Aber dennoch endet in diesen Tagen für „Mister Wilhelmshilfe“ ein Lebensabschnitt. Glauben Sie nicht, dass Ihnen da nach mehr als 30 Jahren in Amt und Würden etwas fehlen könnte oder gar langweilig wird?
Natürlich wird mir etwas fehlen. Insbesondere auch, weil ich nie mit Widerwillen ins Geschäft gegangen bin und mich meine Arbeit insgesamt gefordert und interessiert, ja bisweilen sogar Spaß gemacht hat. Dinge, die mir Spaß machen, gibt es aber viele. Neue Herausforderungen in der von mir gesteuerten Dosierung anzunehmen, kann ich mir deshalb gut vorstellen. Einen Masterplan vom 1. Januar 2017 an habe ich bis heute aber noch nicht erstellt und um ganz ehrlich zu sein, freue ich mich auch auf ein bisschen Faulenzen.

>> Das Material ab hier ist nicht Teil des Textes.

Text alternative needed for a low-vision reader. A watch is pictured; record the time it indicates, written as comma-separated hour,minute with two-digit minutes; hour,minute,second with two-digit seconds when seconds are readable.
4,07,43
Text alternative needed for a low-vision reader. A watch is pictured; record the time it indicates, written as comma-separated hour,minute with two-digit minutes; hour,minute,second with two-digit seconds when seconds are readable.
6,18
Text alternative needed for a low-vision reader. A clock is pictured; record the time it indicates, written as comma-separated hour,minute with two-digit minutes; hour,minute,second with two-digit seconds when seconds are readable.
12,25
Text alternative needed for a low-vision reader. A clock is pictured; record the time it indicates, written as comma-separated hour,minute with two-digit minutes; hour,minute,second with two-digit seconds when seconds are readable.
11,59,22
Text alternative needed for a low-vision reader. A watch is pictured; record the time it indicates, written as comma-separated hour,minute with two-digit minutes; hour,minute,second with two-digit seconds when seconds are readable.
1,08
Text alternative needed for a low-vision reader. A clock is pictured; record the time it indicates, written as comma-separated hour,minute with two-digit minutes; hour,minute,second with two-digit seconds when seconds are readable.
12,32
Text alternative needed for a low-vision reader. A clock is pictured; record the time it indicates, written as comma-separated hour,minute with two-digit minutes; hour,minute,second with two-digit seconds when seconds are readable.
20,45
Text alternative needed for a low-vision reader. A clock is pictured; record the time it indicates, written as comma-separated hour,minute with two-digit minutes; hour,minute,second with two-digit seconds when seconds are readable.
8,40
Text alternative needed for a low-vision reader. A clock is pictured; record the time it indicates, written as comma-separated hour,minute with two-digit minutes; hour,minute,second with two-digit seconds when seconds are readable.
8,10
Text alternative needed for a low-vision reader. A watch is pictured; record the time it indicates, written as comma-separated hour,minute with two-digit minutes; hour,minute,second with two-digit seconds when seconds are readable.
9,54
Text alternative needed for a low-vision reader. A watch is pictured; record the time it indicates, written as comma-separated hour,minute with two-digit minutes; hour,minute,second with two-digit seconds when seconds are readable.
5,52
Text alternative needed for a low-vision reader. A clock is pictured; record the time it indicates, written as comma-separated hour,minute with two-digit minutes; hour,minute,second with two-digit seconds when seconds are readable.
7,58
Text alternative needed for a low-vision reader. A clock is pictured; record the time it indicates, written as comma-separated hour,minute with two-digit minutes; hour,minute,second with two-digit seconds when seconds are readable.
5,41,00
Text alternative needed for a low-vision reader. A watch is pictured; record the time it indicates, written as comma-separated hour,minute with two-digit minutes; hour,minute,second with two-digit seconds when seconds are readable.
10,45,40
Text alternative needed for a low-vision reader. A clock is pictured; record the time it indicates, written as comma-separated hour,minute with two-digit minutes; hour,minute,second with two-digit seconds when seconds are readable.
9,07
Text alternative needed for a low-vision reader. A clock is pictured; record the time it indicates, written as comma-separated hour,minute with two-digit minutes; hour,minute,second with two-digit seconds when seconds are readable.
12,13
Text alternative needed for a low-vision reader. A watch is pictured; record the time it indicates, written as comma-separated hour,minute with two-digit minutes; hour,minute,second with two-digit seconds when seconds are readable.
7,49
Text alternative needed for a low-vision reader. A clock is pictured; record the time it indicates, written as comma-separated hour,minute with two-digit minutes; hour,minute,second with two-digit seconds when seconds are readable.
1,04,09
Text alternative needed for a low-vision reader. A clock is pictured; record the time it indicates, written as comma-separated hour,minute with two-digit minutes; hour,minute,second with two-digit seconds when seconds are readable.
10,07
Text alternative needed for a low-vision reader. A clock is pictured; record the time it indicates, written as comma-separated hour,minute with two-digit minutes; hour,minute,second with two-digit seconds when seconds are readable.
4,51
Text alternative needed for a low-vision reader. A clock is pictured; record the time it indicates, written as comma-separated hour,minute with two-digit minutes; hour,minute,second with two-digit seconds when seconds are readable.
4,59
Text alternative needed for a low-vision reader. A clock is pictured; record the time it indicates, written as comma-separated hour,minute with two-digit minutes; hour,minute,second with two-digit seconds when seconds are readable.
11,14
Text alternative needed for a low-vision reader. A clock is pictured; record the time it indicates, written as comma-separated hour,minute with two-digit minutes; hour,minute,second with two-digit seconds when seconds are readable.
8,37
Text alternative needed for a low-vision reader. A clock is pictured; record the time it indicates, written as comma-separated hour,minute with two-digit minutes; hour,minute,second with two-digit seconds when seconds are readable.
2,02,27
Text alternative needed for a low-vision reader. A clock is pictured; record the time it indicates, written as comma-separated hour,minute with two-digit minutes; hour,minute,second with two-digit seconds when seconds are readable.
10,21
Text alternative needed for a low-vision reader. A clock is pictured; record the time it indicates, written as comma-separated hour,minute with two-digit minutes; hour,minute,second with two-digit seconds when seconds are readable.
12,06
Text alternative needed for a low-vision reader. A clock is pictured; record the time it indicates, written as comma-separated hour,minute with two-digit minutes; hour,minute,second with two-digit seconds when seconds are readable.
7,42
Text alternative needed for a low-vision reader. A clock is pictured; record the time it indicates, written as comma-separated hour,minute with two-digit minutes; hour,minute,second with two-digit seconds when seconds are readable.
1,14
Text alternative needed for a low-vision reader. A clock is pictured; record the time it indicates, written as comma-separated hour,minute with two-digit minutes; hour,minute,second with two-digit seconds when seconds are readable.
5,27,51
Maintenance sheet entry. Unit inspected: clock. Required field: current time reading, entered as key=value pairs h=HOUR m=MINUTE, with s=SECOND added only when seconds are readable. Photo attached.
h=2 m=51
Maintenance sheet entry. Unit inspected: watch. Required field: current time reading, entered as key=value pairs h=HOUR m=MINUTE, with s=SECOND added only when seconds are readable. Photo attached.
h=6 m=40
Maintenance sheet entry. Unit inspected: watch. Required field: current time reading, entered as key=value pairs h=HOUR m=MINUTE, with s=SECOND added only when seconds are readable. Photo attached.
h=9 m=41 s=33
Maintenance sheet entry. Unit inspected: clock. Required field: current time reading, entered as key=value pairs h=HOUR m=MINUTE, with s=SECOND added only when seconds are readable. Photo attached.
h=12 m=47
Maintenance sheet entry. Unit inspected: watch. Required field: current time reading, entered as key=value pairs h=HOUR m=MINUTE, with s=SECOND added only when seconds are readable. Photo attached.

Blicken wir mal auf die Anfänge zurück: Als sie 1986 bei der Wilhelmshilfe das Amt des Vorstandsvorsitzenden übernommen haben, gab es zwar auch schon Altersheime. Vom demografischen Wandel, von einer Pflegeversicherung oder gar einem Pflegenotstand war damals aber noch keine Rede.
Da haben Sie Recht. Mein Beginn bei der Wilhelmshilfe fiel volkswirtschaftlich gesehen in eine gute und prosperierende Zeit. Vielerorts hat man die Altenhilfe erstmals in die Sozialplanung einbezogen und durch staatliche Subventionen entstand zum Beispiel unser Pflegeheim und die Altenwohnanlage in Süßen mit Multiple-Sklerose-Wohngruppe und Tagespflege. Leider hat sich bereits zu dieser Zeit, und das gilt in verstärktem Maße bis heute, die öffentliche Hand insbesondere um die Baulichkeiten und um die Überwachung unserer Arbeit gekümmert. Der laufende Betrieb und dessen Refinanzierung über die uns zugebilligten Pflegesätze war dagegen schon immer unser Problem als Unternehmensdiakonie.
Wie und mit wie vielen Einrichtungen war die Wilhelmshilfe in Ihren Anfangszeiten im Kreis Göppingen am Start?
In Göppingen an der Hohenstaufenstraße und in Bartenbach wurden stationäre Einrichtungen betrieben. In Ursenwang gab es eine bundesweit als Modell bezeichnete Kurzzeitpflegeeinrichtung und die Sozialstation in Trägerschaft der Wilhelmshilfe.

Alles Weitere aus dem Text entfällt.